Creepy Past – Tome 5 – Par-delà la lumière – Bruno Enna, Giovanni di Gregorio, Di Salvo Roberto et Francesca Piscitelli

Les cauchemars cachent une réalité qui dépasse l’imagination. Tout ce que Qiro et Ester ont cru avoir découvert n’est que le haut de l’iceberg. Il va falloir se tenir prêt à agir et réfléchir en conséquence.

Qino a un sommeil des plus troublé ce qui inquiète ces amis. Les cauchemars le torture de manière de plus en plus intense. « Ces merveilleux produits de la psyché humaine… Comment y parviennent-ils? ». Dans l’obscurité de son esprit, un creepy prend vie et fait face à d’autres monstres qui hurlent « hoaxx ». Dans le laboratoire qui surveille les enfants, rien de cela n’est prévu. Libbie va sur place pour évaluer les risques.
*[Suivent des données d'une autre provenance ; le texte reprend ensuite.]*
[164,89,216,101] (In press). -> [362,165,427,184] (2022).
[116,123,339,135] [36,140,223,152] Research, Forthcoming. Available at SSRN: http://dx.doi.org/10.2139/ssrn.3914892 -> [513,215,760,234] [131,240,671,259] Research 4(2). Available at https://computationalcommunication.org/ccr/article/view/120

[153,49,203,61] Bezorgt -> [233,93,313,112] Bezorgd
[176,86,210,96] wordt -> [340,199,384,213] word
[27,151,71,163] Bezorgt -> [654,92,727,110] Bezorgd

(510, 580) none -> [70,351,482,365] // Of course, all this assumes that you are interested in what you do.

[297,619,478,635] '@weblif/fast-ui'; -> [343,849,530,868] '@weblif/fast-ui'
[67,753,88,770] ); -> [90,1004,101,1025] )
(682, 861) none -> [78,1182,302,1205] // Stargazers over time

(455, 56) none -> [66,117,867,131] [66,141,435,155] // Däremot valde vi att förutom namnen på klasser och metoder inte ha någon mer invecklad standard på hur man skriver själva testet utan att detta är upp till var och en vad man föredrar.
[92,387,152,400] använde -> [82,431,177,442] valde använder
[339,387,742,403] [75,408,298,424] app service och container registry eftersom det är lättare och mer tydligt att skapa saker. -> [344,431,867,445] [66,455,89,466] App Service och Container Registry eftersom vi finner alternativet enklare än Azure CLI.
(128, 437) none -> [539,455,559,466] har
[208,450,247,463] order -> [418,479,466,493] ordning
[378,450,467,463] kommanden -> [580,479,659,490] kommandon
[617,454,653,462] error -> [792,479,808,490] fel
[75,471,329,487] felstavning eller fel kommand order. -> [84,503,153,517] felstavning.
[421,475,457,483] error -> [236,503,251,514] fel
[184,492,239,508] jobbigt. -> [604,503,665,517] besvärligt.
Ester reste elle dans sa chambre car elle aura autre chose à faire. Le souvenir d’Alina est très présent. Elle veut comprendre ce qui s’est passé. Pour cela, il va falloir attendre encore un peu. Pour patienter, rien de tel que de retrouver ces amis pour se changer les idées. Du moins, l’occasion pour les deux amis de partager des informations et le nom d’Oliver est avancé. Il n’est pas du tout celui qu’il annonce être. Pendant ce temps, les chercheurs du centre tentent d’analyser ce qui s’est passé pendant la crise de Qiro. Faut-il qu’il reste ou faut-il qu’il parte? La situation empire assez vite et plus rien ne devient maîtrisable. Jusqu’où cela peut aller?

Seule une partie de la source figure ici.